-- ACTION ITEM --
Answer these questions from the WNBL passage:
1. Who won the job as the WNBL's dedicated General Manager?
2. Which league did he declare the WNBL was second only to?
3. Which player, last season's WNBL MVP, was returning?

-- DOCUMENT PASSAGE --
* * * * * * *
SUZY "The Batgirl" Batkovic has had a further season of her stellar career stamped with an "A" - which easily could upgrade to an A+ with a championship tomorrow - but Basketball Australia? Oh dear.

What a mess it made of its premier competition, yet again.

It started out looking positive when the talented and popular Paul Maley won the job as the WNBL’s dedicated General Manager.

Maley immediately put a number of European noses out of joint by boldly declaring the WNBL was now second only to the WNBA in terms of competitive quality and talent.

As poorly as that statement might hold up to the intense scrutiny of Euroleague fans, at least it showed BA had appointed someone who clearly believed in and respected the product.

So the off-season started with an A.

For the annual Media Guide, Maley wrote: “This year’s influx of internationally recognised talent means there is no doubt that the WNBL is the second best women’s basketball league in the world. The return of last season’s WNBL MVP – Abby Bishop - adds to the incredible list of players competing in the upcoming season.”
* * * * * * *
(Entries taken from a collection)
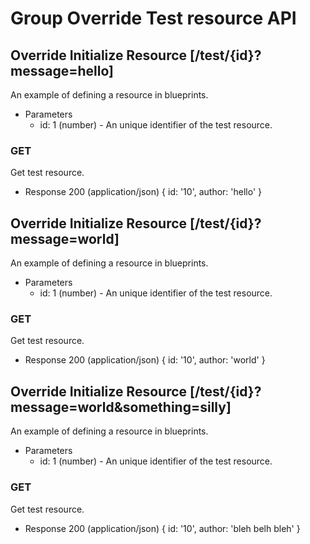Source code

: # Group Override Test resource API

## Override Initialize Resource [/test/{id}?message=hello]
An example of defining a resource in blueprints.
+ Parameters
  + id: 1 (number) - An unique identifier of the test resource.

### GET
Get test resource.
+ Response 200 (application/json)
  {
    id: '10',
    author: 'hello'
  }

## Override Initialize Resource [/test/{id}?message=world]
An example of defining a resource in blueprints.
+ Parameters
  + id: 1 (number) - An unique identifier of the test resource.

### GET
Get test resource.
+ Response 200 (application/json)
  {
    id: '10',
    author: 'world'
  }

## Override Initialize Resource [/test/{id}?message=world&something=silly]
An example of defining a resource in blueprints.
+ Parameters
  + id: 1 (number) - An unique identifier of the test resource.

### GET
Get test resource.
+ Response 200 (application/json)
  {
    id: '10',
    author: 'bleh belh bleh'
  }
* * * * * * *
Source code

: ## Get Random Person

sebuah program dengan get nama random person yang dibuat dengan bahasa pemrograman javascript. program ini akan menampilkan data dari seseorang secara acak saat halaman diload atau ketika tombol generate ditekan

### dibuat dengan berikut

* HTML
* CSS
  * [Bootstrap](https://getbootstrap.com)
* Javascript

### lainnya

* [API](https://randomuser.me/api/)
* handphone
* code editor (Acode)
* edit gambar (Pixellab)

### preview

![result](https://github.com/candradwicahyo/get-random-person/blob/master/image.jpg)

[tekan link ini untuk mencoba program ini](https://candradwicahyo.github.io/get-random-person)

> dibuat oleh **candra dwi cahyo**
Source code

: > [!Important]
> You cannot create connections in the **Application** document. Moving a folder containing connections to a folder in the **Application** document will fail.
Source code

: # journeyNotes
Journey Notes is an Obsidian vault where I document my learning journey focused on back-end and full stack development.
* * * * * * *
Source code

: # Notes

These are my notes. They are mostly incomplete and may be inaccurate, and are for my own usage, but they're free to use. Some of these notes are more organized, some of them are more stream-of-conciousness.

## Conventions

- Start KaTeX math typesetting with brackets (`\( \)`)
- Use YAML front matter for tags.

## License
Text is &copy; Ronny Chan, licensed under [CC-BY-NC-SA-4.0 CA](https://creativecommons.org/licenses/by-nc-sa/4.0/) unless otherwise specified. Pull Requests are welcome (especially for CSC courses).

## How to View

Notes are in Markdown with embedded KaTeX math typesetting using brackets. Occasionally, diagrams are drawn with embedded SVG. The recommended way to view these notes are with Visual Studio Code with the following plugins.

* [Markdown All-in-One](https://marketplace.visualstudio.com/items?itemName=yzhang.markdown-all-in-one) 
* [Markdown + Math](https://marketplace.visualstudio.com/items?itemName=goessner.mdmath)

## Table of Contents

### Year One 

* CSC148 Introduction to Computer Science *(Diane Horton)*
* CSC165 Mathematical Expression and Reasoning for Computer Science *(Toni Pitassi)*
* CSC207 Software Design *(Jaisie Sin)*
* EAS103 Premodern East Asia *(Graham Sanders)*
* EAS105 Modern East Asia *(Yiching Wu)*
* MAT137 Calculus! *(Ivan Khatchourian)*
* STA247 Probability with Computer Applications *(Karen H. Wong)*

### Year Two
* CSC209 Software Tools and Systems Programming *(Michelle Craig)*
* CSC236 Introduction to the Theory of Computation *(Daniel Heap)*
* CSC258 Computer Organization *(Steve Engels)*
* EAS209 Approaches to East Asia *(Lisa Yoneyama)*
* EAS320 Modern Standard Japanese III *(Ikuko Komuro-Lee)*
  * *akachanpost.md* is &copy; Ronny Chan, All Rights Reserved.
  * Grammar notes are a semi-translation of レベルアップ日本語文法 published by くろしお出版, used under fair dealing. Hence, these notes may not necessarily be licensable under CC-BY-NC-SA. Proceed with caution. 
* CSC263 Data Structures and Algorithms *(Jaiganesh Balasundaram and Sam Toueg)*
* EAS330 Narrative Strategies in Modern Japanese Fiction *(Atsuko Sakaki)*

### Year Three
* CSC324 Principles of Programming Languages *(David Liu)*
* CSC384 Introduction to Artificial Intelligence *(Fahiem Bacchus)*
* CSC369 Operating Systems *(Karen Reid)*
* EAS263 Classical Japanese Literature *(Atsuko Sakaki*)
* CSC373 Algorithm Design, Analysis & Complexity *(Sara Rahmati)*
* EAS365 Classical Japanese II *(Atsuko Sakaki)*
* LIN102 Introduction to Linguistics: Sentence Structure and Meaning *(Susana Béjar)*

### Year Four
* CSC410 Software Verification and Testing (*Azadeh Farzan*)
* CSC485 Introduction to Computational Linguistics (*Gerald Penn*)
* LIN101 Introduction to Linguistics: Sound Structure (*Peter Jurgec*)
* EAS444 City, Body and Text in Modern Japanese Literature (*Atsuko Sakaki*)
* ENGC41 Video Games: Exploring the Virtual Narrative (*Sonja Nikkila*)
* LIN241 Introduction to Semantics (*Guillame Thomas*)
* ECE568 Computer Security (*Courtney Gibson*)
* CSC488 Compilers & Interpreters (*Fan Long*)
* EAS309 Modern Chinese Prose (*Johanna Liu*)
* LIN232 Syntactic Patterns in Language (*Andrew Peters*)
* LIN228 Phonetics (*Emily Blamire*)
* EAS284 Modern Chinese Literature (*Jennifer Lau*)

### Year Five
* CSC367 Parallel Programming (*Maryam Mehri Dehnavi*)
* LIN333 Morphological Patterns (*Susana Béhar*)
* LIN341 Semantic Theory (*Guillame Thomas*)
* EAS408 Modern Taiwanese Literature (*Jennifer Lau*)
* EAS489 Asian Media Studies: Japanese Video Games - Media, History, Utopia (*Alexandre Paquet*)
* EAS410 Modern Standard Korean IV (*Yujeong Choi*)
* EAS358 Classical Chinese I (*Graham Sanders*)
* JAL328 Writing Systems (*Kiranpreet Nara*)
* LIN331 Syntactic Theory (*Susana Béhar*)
* * * * * * *
-- ANSWER --
1. Paul Maley
2. The WNBA
3. Abby Bishop